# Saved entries
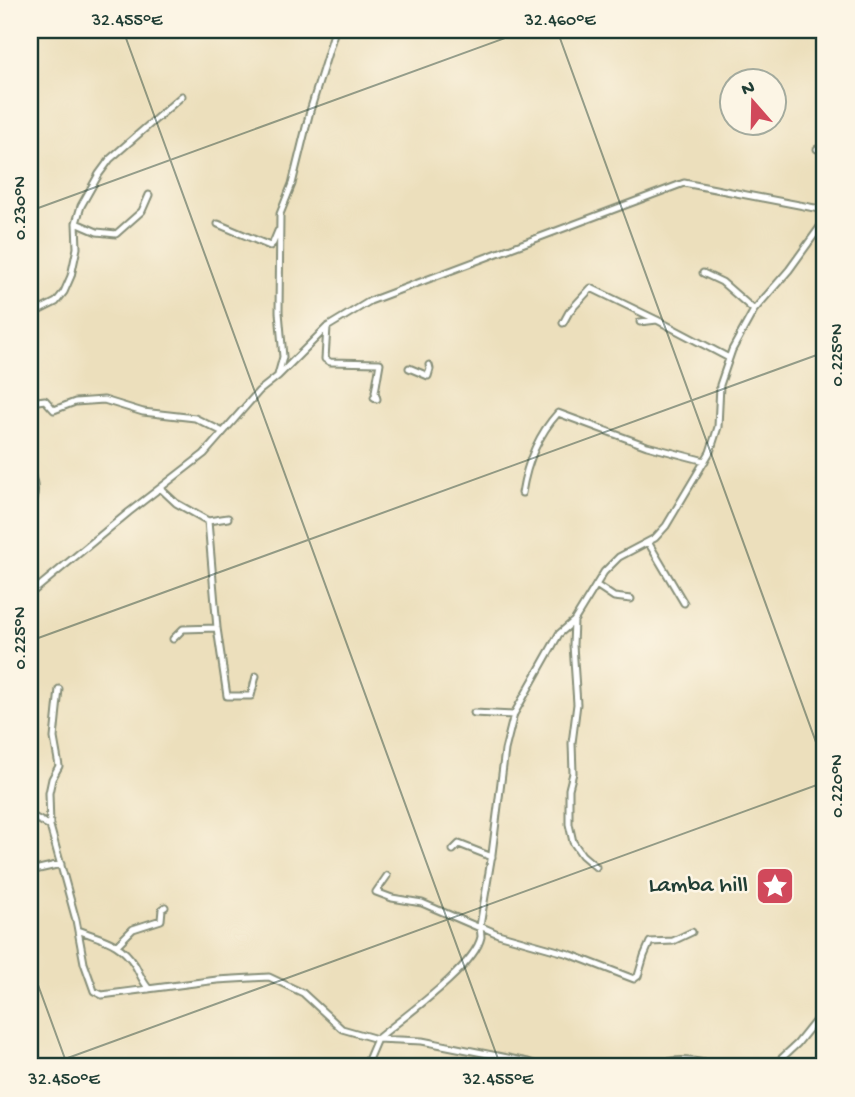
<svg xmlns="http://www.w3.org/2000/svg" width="855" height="1097" font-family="'Gochi Hand',sans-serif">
	<rect width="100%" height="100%" fill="#fcf5e5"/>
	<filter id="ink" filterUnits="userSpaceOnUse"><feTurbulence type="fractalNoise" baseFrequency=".0143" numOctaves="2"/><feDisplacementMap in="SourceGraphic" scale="14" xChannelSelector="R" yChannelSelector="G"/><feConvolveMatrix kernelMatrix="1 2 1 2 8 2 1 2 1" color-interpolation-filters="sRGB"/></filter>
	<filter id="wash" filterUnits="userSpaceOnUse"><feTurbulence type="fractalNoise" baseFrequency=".00686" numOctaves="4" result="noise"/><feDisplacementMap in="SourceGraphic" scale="28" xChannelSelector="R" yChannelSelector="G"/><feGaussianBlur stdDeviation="1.57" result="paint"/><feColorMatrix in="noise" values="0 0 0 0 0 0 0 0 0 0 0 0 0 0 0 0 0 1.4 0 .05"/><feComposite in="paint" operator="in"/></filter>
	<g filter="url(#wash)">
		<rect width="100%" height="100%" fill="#ecdfbc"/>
	</g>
	<g filter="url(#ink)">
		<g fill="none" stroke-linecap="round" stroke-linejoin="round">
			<g stroke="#868e78" stroke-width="9">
				<path id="minor" d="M817,149L825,148
					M76,223L97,232L116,234L142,211L149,195
					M218,224L270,246L273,243L278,231
					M703,273L722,282L754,310
					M30,315L56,302L64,292L71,276L77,248L76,223L81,206L99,174L110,159L182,96
					M640,322L657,320L729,358
					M563,323L569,312L591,288L657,320
					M327,327L325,359L330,362L380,363L375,392L377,399L374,397
					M409,368L428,376L430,369L429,365
					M278,375L283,357L279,312L280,214L292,184L310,111L335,30
					M30,402L45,400L54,410L75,402L104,400L143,412L195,418L223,432
					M30,471C35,484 37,494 30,506
					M160,488L176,503L208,521L228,518
					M522,493C527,462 537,436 558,413L647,446L705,461
					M208,521L217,628L227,696H251L256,676
					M648,542L684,603
					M596,585L614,597L631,599
					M30,594L129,512L204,454L259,391L278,376L327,327L370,301L684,183L825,210
					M574,621L573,645L577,704L572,743L573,773L569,789V824L573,842L582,855L596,867
					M173,639L183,629L217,628
					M59,689L54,738L59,766L52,779L49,793L50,826L76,920L84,963L94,991L102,995L217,980L269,977L303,993L342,1029L377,1039L365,1067
					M474,713L513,715
					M30,815L50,826
					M453,850L459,844L492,857
					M30,871L61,864
					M387,876L376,892L392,898L422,903L480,928
					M480,926L498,934L569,954L634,979L638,976L644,956L650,942L673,941L692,932
					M78,930C103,940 120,941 135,965C140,974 142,981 149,989
					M118,944L133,929L161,920L162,909L165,907
					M542,1067L528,1062L422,1041L377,1039C402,1018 475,967 481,937C481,933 480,930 480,926L492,854L505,750L514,714L559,634L574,621L604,572L619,557L655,538L666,526L710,452L718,427L720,385L732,350L754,310L789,270L825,220
					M647,1067C673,1057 698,1060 724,1067
					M772,1067L797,1044L825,1009"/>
			</g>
			<use href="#minor" stroke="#fff" stroke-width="5"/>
		</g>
	</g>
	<path fill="none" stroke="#1f3d34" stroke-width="2" stroke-opacity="0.45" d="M123,30L501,1067M557,30L825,767M30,211L527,30M30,641L825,352M30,963L68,1067M43,1067L825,782"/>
	<defs>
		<g id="sight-square" transform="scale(2.0125)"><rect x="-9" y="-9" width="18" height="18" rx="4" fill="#d1495b" stroke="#fcf5e5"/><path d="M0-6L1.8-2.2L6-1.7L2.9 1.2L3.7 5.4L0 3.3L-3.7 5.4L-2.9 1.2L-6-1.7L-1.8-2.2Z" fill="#fff"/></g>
	</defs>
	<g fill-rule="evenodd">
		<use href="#sight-square" x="775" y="886"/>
	</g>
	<g text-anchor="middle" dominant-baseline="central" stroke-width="5" stroke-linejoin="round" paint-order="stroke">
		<g font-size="24" fill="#1f3d34" stroke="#fcf5e5" text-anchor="end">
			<text x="748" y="886">Lamba hill</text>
		</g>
	</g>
	<rect width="855" height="1097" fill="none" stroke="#fcf5e5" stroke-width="77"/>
	<g transform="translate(753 102) rotate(340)"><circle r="33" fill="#fcf5e5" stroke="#a4ab9e" stroke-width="2"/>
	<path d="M0-5L12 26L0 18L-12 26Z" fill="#d1495b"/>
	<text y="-10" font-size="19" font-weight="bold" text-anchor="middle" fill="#1f3d34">N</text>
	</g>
	<rect x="38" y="38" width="778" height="1020" fill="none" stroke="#1f3d34" stroke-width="2.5"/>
	<g font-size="18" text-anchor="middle" fill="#1f3d34">
		<text x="127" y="25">32.455°E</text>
		<text x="560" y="25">32.460°E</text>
		<text transform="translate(19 208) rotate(-90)" y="6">0.230°N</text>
		<text transform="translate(836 355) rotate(-90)" y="6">0.225°N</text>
		<text transform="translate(19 638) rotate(-90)" y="6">0.225°N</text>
		<text transform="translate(836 786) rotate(-90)" y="6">0.220°N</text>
		<text x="64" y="1084">32.450°E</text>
		<text x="498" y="1084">32.455°E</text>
	</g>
</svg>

# PROBLEM
All lines that contain the word "xChannelSelector" must be copied from the records above.

# EXERCISE RESPONSE
	<filter id="ink" filterUnits="userSpaceOnUse"><feTurbulence type="fractalNoise" baseFrequency=".0143" numOctaves="2"/><feDisplacementMap in="SourceGraphic" scale="14" xChannelSelector="R" yChannelSelector="G"/><feConvolveMatrix kernelMatrix="1 2 1 2 8 2 1 2 1" color-interpolation-filters="sRGB"/></filter>
	<filter id="wash" filterUnits="userSpaceOnUse"><feTurbulence type="fractalNoise" baseFrequency=".00686" numOctaves="4" result="noise"/><feDisplacementMap in="SourceGraphic" scale="28" xChannelSelector="R" yChannelSelector="G"/><feGaussianBlur stdDeviation="1.57" result="paint"/><feColorMatrix in="noise" values="0 0 0 0 0 0 0 0 0 0 0 0 0 0 0 0 0 1.4 0 .05"/><feComposite in="paint" operator="in"/></filter>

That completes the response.